- **Text under study**
+--
Setting Your Thermostat When Weather is Always Changing
How do Handle Fluctuating Temperatures
New Jersey’s winter has seen its ups and downs this season. With mother nature not making up her mind, it’s possible that many of us are switching our thermostats from “heat” to “cool” as the temperature fluctuates. Some of us are even shutting off our HVAC systems altogether and opening up doors and windows.
We at Temp Control want to remind you that the key to maintaining a comfortable temperature is the thermostat. But remember also, the goal is not necessarily maintaining comfort level, it’s also about controlling our energy bills. There are arguments on both side of the dial (pun intended) for which strategies best secure our comfort and minimize energy costs. These include using a single set temperature all day, micromanaging the thermostat manually, or using a programmable for smart thermostat.
The general consensus among HVAC professionals is that leaving the thermostat set to one setting all day is inefficient and costly if there are no people in the house. For an HVAC unit to cycle all day to maintain a temperature, this can be expensive–especially if there are significant temperature changes that can strain the unit.
One of the most common strategies is to adjust the thermostat when arriving home and leaving for work. If no one is going to be in the house for a few hours, there’s no reason to heat or cool for maximum comfort. However, we also do not want to over- or under-condition the air to make the system work extra hard to adjust temperatures when we return home. This can cause higher bills and also unnecessarily strain the HVAC system.
+--
- **Assigned task 1**
Answer these questions from the thermostat article:
(a) Whose winter does the article say has seen its ups and downs this season?
(b) According to the general consensus among HVAC professionals, what thermostat practice is inefficient and costly when no one is in the house?
(c) What does the article name as one of the most common strategies?
- **Assigned task 2**
Write the next part of the thermostat article, picking up after its final sentence.
The lines that come after the thermostat article are from a different source.

- **Data segment**
+--
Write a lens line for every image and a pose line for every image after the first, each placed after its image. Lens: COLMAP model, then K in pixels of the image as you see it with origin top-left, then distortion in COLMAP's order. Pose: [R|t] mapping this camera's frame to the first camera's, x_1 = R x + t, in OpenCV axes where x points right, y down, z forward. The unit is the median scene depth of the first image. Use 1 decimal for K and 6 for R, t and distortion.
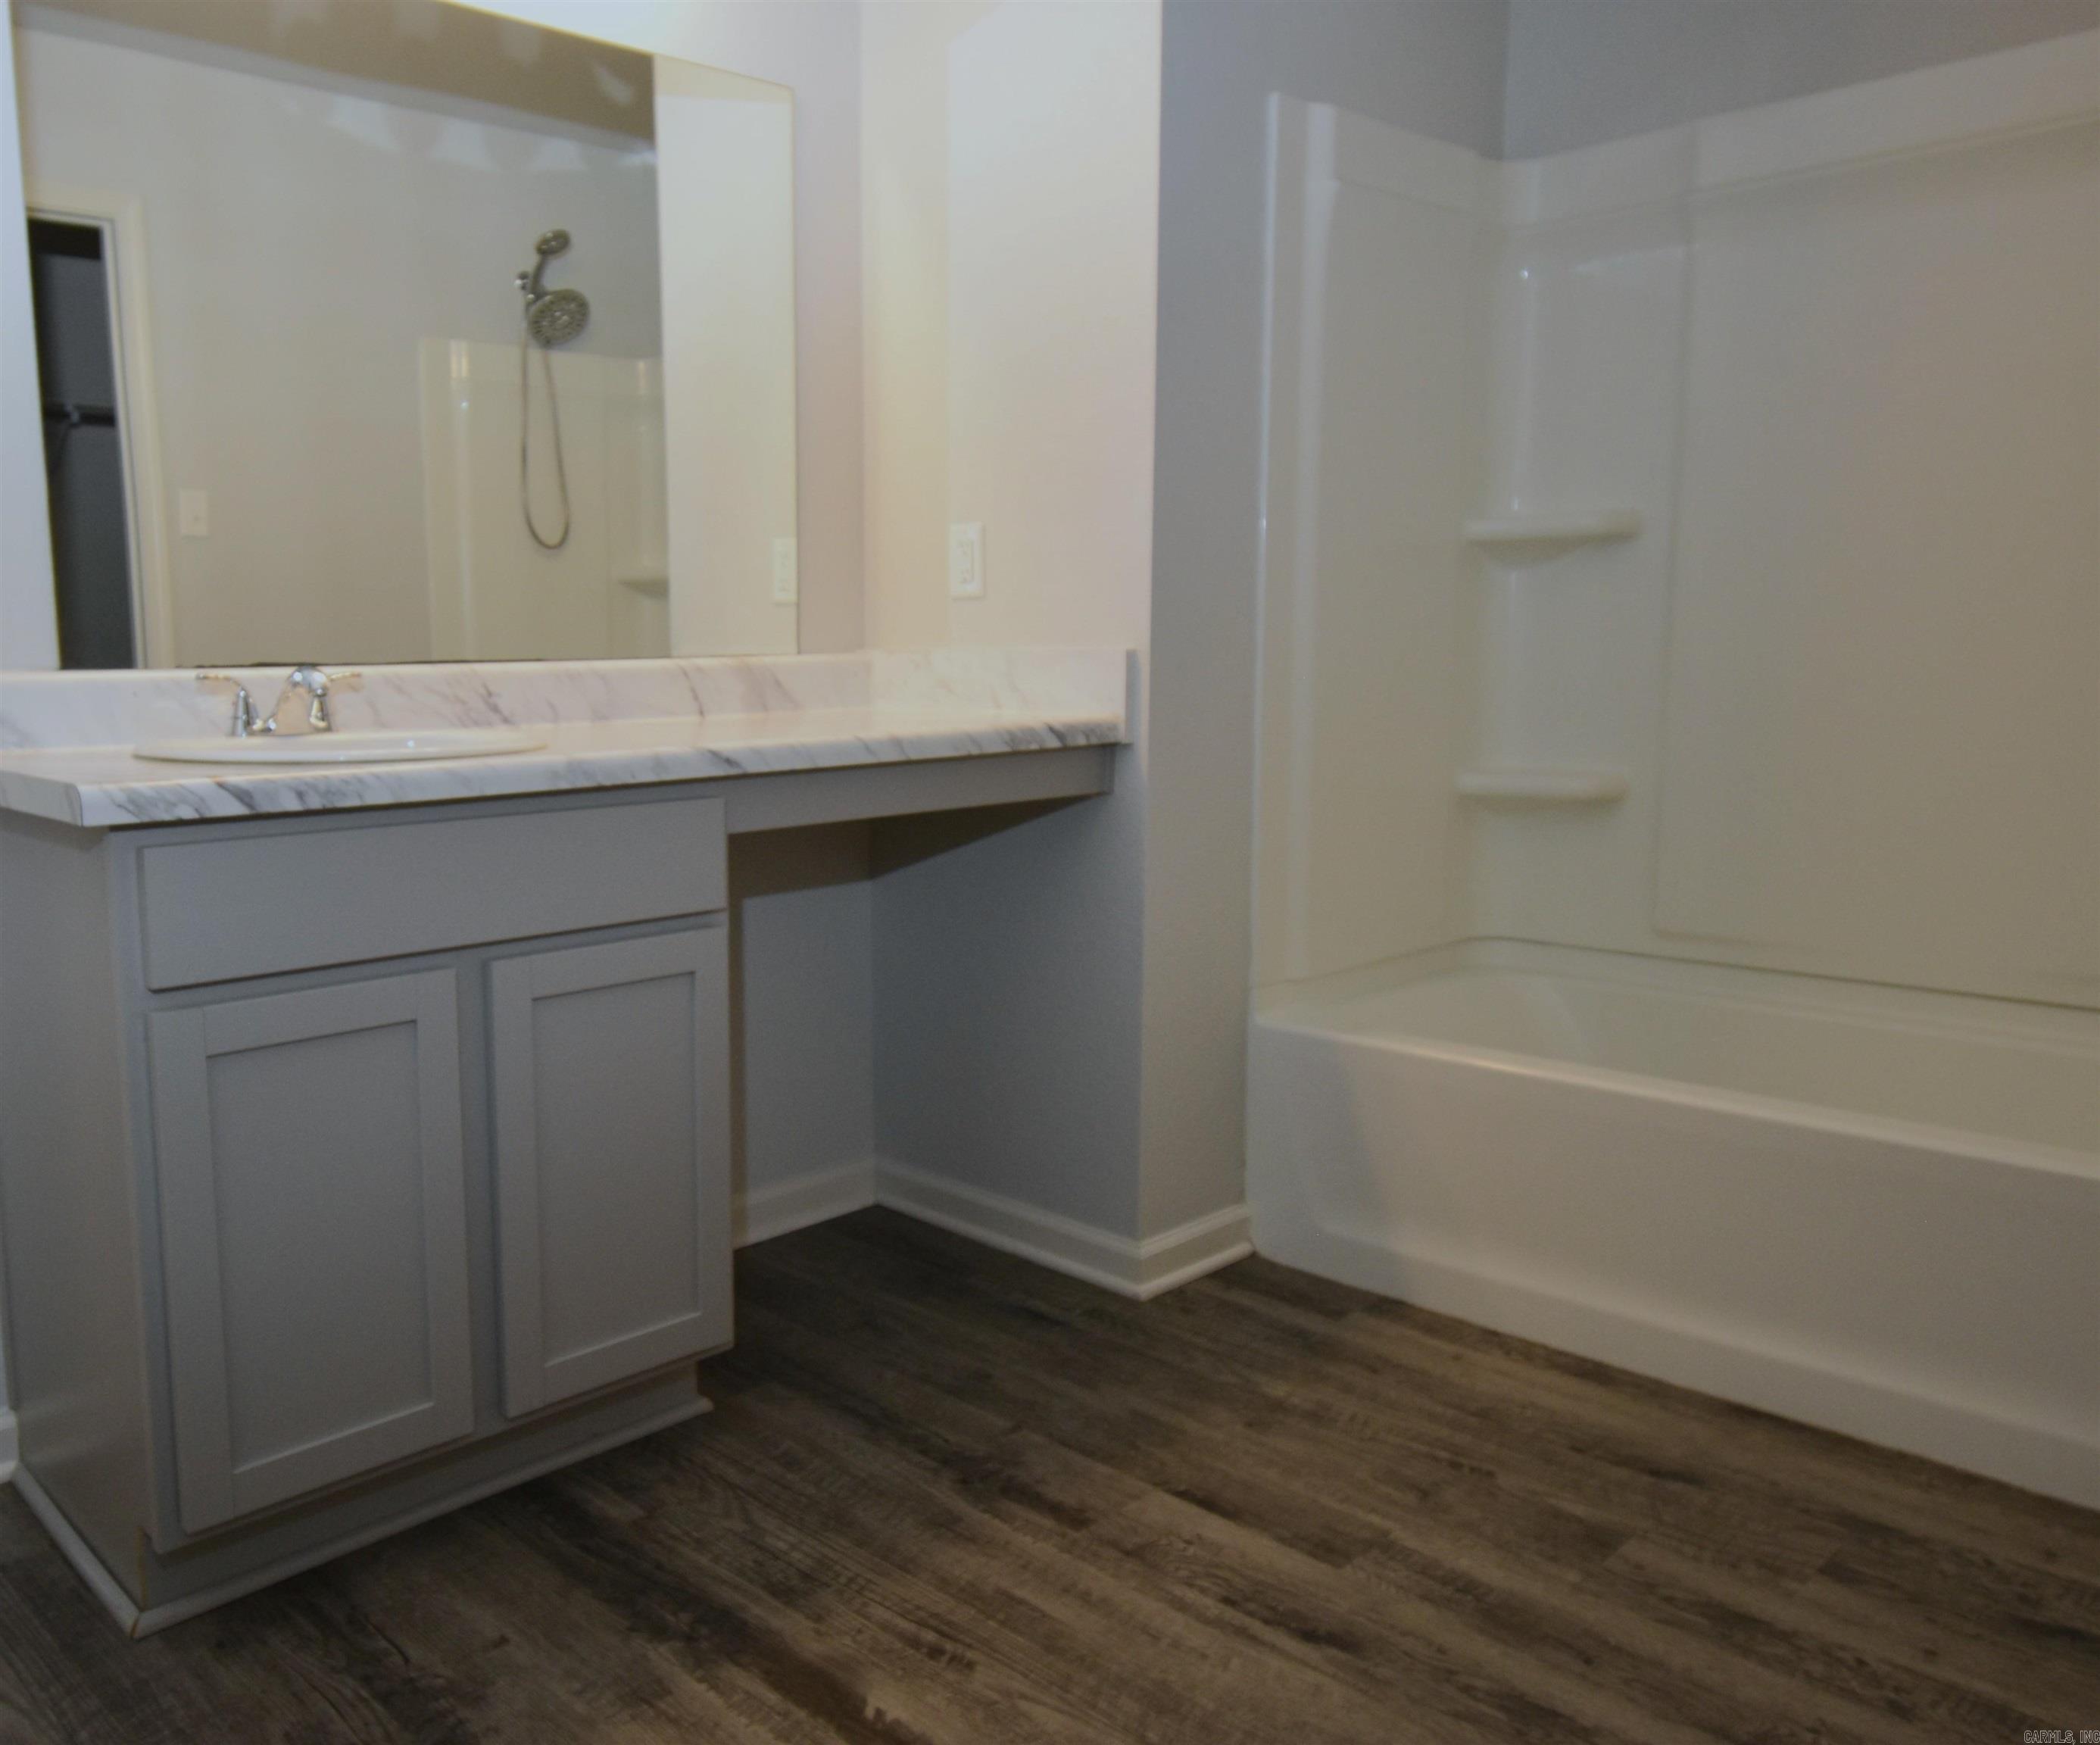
lens RADIAL K [[1597.4, 0, 1050.0], [0, 1597.4, 872.5], [0, 0, 1]] dist [0.001234, -0.006715]
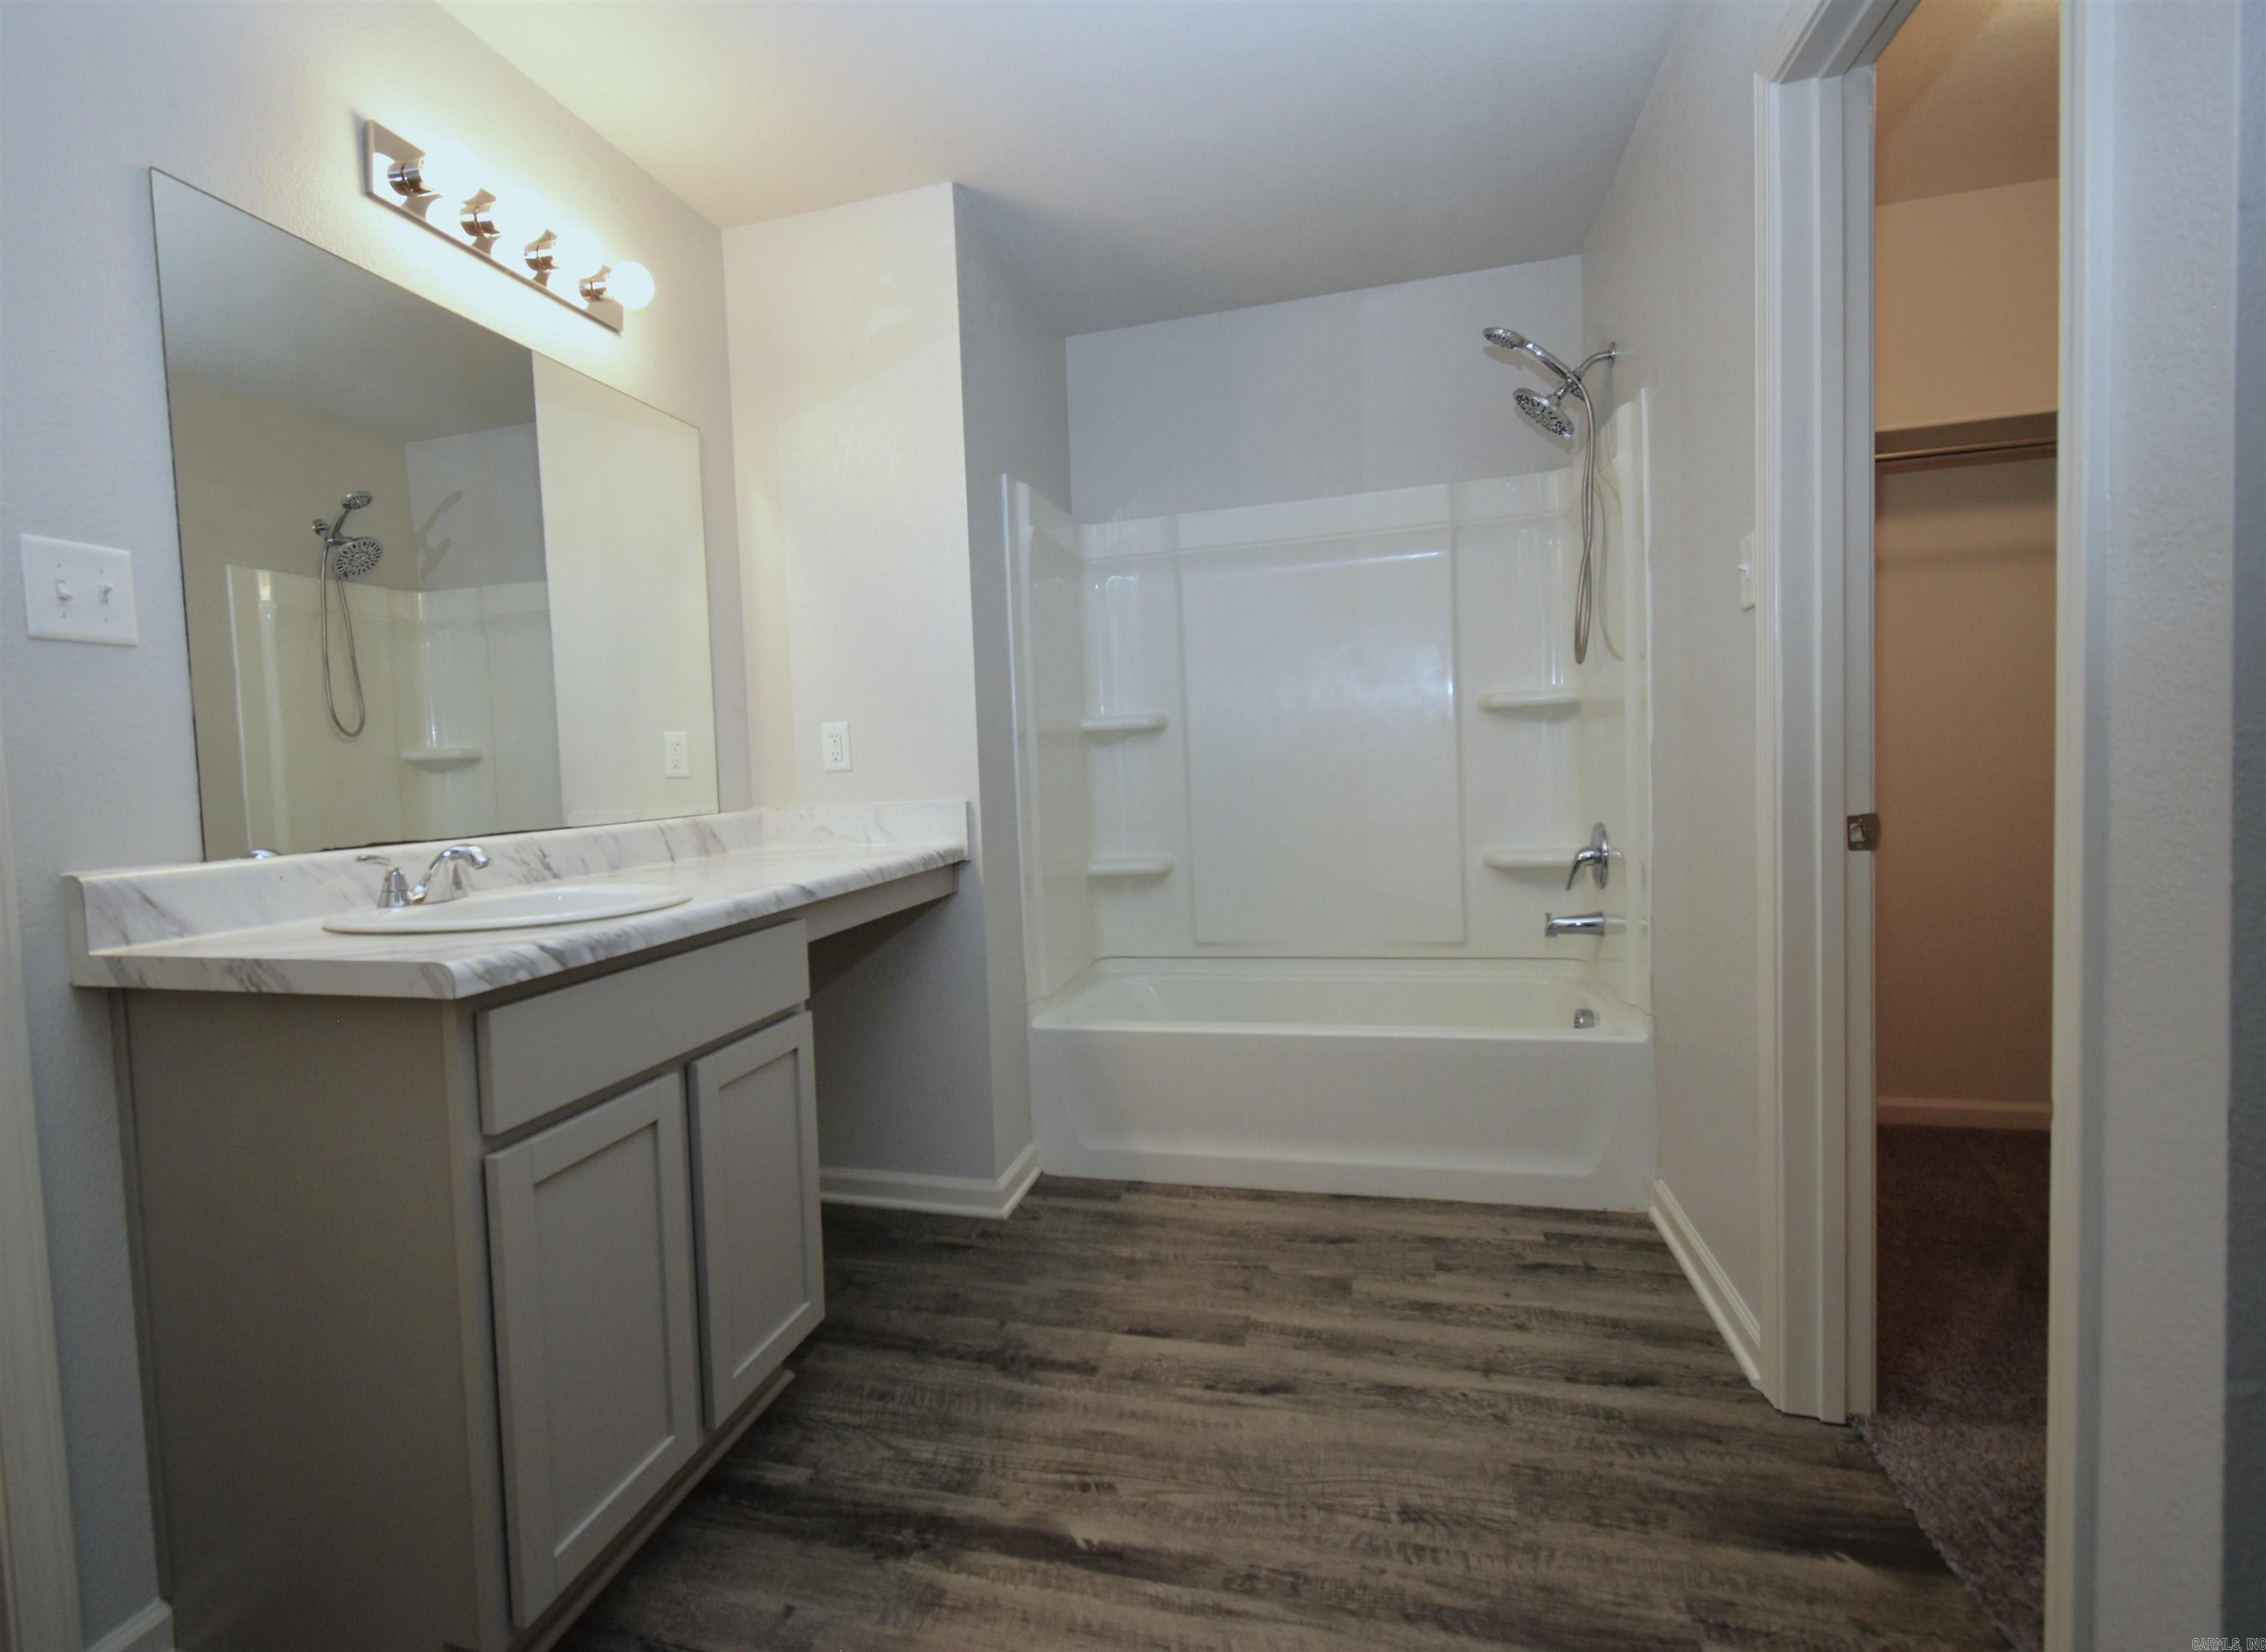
lens RADIAL K [[965.4, 0, 1133.0], [0, 965.4, 826.0], [0, 0, 1]] dist [-0.001765, -0.000489]
pose [[0.868350, -0.050228, 0.493402, -0.363444], [0.099086, 0.992371, -0.073361, -0.037015], [-0.485953, 0.112592, 0.866702, 0.117385]]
+--
- **Final answer 1**
(a) New Jersey's winter.
(b) Leaving the thermostat set to one setting all day.
(c) Adjusting the thermostat when arriving home and leaving for work.

- **Final answer 2**
One recommendation is to keep an eye on weather forecasts before leaving the home. Then, adjust the thermostat to stay within a few degrees of the outside temperature—not enough to make the house uncomfortable but enough to keep the unit from cycling on and off during the day. For example, if you normally keep your home set for 70 degrees when it is hot out, set the thermostat to 75 or 78 when the home is not occupied. The inverse can be applied for cold weather: keep the interior temperature about 5 degrees colder than your comfort level. This requires a fair amount of attention to detail and a lot of manual adjusting of the thermostat, but it does a fair job of keeping energy costs in check.
Programmable and Smart Thermostats
The best option for comfort level and maximizing cost savings is to employ a programmable or smart thermostat. Most programmable thermostats can be “taught” or trained to accomplish the same goals as manually micromanaging a thermostat. Plus, many of the smart thermostats can be controlled from a cell phone or computer to accommodate unpredictable temperature fluctuations. Temp Control can outfit your home with a programmable or smart thermostat and teach you how to get the most of it.
None of these options will do you any good if you are not maintaining your equipment. As always, replacing filters and keeping up with routine maintenance by the professionals at Temp Control is the smart and most efficient way to ensure a comfortable home with no surprises.